# Something for my friend kmw21230



## Tacpayne (Dec 20, 2008)

Well, here is a Rainshadow SUR 1508f, built with lowriders for my friend Kwesi. The wrap is a predator, its kind of subtle but still bad ass and stealth like, I like it a lot. The blank surprised me when test casting and laying out the lowriders, its performance was very good.Enjoy it buddy


----------



## maor0 (Apr 24, 2010)

amazing!!!


----------



## Kwesi W. (Apr 14, 2006)

Chuck you are the MAN! It's almost to pretty to get fish slim on it... I SAID ALMOST.... LMAO.... As you know I'm fishing a Surf Tournament this weekend,a nd my plan is to use it for my Loooong Distance rod.. I can't wait to see how well it does..


----------



## gilly21 (Feb 15, 2006)

I like the "stealth". Subtle detail and classy looks better then wild and crazy IMHO. What was you time on this? This is number two right? Think I'm going to do predator on the Fusion if I ever get some time from work.


----------



## lil red jeep (Aug 17, 2007)

Beautiful rod!


----------



## Tacpayne (Dec 20, 2008)

gilly21 said:


> I like the "stealth". Subtle detail and classy looks better then wild and crazy IMHO. What was you time on this? This is number two right? Think I'm going to do predator on the Fusion if I ever get some time from work.
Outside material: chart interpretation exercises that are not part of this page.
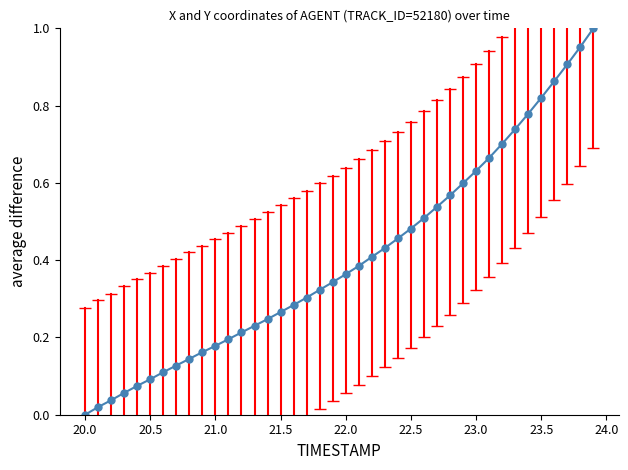

What is the sum of all values?

16.2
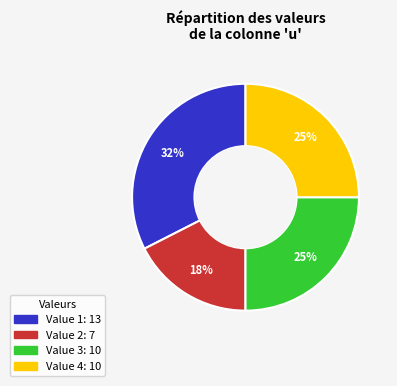

Does any single category account for the majority?

No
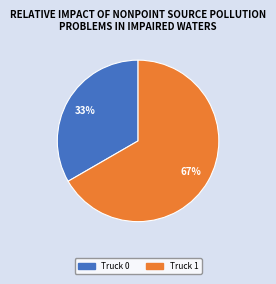

To the nearest percent, what is the combined percentage of Truck 1 and Truck 0?

100%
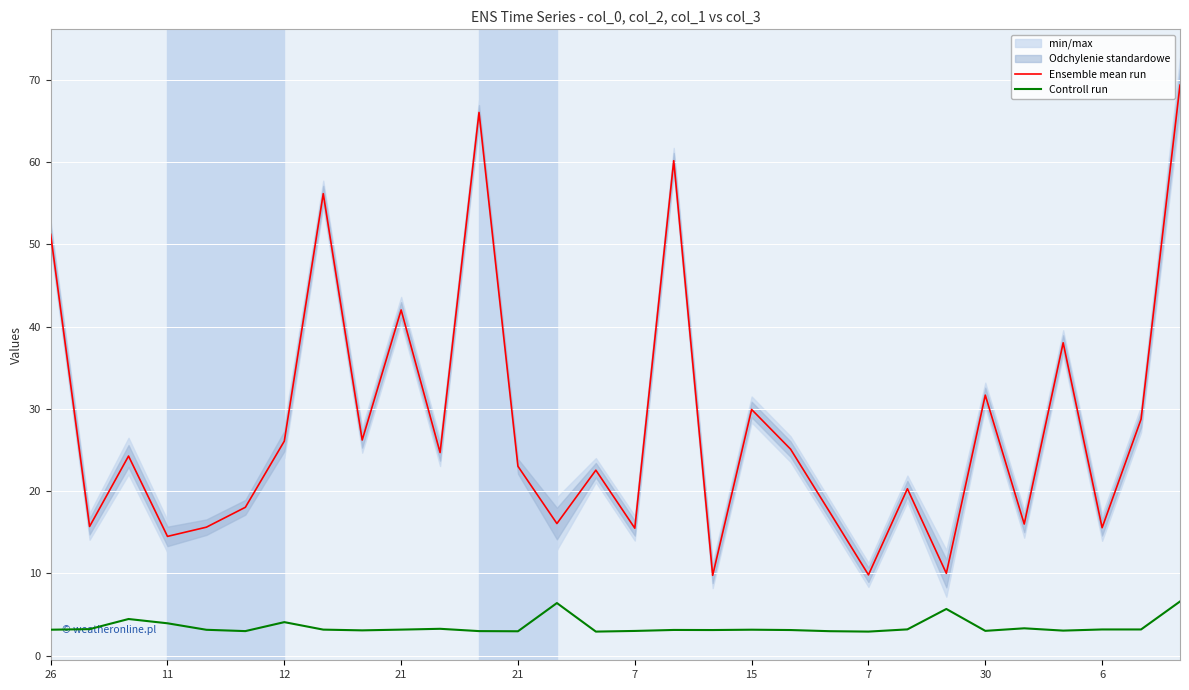

What is the average value of the Controll run series?

3.5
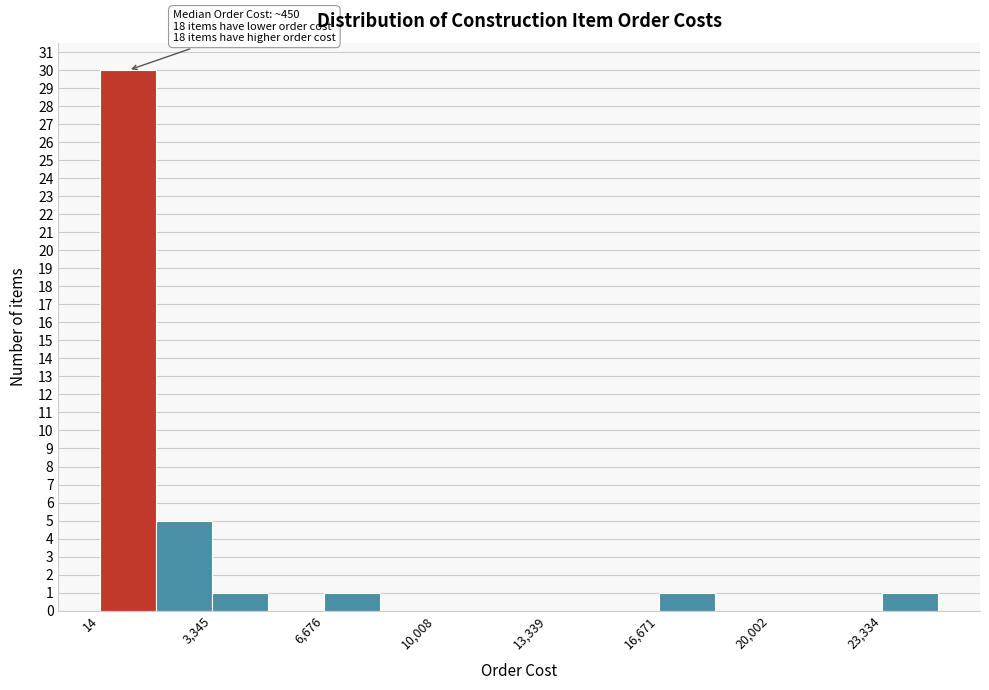

Read against the x-axis, roughly where is the centre of the tallest bar?

1000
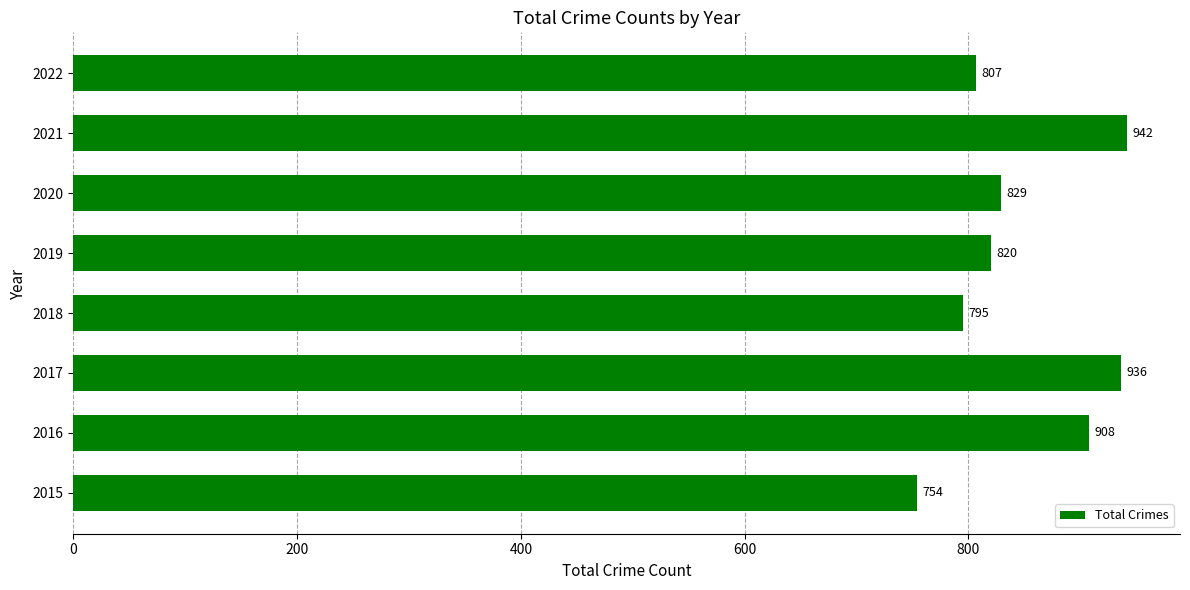

List the labels in order of value, largest first.

2021, 2017, 2016, 2020, 2019, 2022, 2018, 2015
took 3 1/2-4hrs on the wrap. I personally like the "crazy" wraps I do, but your right this one is very nice and stealthy


----------



## narfpoit (Jun 16, 2004)

Does the thread color for the larger fish just match the blank color or is it the actual color of the blank coming through for that part? Either way looks cool.

John


----------



## Tacpayne (Dec 20, 2008)

narfpoit said:


> Does the thread color for the larger fish just match the blank color or is it the actual color of the blank coming through for that part? Either way looks cool.
> 
> John


Actually in natural lighting the thread doesnt match the blank that much. You cant even see the trim bands on the guides in these pics. The fish does match his very nice reel though, almost perfect. The flash from the camera makes the blank look much lighter in color than it is in person.


----------



## Fishinbuddy (Mar 11, 2009)

Really nice job Chuck. I like the stealthy look also.


----------



## RuddeDogg (Mar 20, 2004)

Sweet.


----------



## Cluck (Feb 27, 2006)

Tacpayne, How far from the lip of the spool is the first guide with low riders?


----------



## Tacpayne (Dec 20, 2008)

Cluck said:


> Tacpayne, How far from the lip of the spool is the first guide with low riders?


I measured from the stem of the reel, I have to go look at my notes again, but I think it was about 48-49"


----------



## Cluck (Feb 27, 2006)

Thanks,having a 1502 built with lowriders and I requested 47 inches from the lip of the spool.


----------